Would you please output the lines from the one holding "meeste Angkoriaanse tempels" to the end of the entries, exactly and with no others?

------ Supplied material

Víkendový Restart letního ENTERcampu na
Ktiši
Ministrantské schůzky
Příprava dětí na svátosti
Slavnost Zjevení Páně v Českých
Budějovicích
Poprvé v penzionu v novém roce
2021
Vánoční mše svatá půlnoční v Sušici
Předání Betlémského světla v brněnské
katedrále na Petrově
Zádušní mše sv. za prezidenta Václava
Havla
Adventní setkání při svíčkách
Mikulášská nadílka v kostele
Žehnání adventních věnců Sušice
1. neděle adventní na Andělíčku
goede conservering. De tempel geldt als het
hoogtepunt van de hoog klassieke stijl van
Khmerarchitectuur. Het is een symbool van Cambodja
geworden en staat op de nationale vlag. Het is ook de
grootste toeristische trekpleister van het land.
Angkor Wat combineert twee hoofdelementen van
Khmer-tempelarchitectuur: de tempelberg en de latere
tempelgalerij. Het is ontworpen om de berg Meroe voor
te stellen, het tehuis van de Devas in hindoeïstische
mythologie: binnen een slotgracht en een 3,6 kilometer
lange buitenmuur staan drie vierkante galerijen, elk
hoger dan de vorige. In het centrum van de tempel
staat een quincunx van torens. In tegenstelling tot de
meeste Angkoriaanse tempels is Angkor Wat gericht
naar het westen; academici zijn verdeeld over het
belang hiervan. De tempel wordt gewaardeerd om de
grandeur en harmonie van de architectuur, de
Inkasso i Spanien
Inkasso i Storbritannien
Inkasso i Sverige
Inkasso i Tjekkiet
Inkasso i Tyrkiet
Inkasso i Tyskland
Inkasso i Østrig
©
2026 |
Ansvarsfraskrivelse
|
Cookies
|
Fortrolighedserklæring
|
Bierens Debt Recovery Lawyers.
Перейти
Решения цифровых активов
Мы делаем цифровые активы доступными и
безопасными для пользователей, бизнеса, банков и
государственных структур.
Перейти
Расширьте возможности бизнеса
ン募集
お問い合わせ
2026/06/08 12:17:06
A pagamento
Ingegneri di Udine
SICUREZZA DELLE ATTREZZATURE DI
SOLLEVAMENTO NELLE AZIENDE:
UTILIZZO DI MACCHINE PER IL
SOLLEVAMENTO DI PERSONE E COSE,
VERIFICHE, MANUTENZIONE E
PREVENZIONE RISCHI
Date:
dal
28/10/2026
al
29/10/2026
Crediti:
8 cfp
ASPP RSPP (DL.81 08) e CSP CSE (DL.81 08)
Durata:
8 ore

------------

## Exercise answer
meeste Angkoriaanse tempels is Angkor Wat gericht
naar het westen; academici zijn verdeeld over het
belang hiervan. De tempel wordt gewaardeerd om de
grandeur en harmonie van de architectuur, de
Inkasso i Spanien
Inkasso i Storbritannien
Inkasso i Sverige
Inkasso i Tjekkiet
Inkasso i Tyrkiet
Inkasso i Tyskland
Inkasso i Østrig
©
2026 |
Ansvarsfraskrivelse
|
Cookies
|
Fortrolighedserklæring
|
Bierens Debt Recovery Lawyers.
Перейти
Решения цифровых активов
Мы делаем цифровые активы доступными и
безопасными для пользователей, бизнеса, банков и
государственных структур.
Перейти
Расширьте возможности бизнеса
ン募集
お問い合わせ
2026/06/08 12:17:06
A pagamento
Ingegneri di Udine
SICUREZZA DELLE ATTREZZATURE DI
SOLLEVAMENTO NELLE AZIENDE:
UTILIZZO DI MACCHINE PER IL
SOLLEVAMENTO DI PERSONE E COSE,
VERIFICHE, MANUTENZIONE E
PREVENZIONE RISCHI
Date:
dal
28/10/2026
al
29/10/2026
Crediti:
8 cfp
ASPP RSPP (DL.81 08) e CSP CSE (DL.81 08)
Durata:
8 ore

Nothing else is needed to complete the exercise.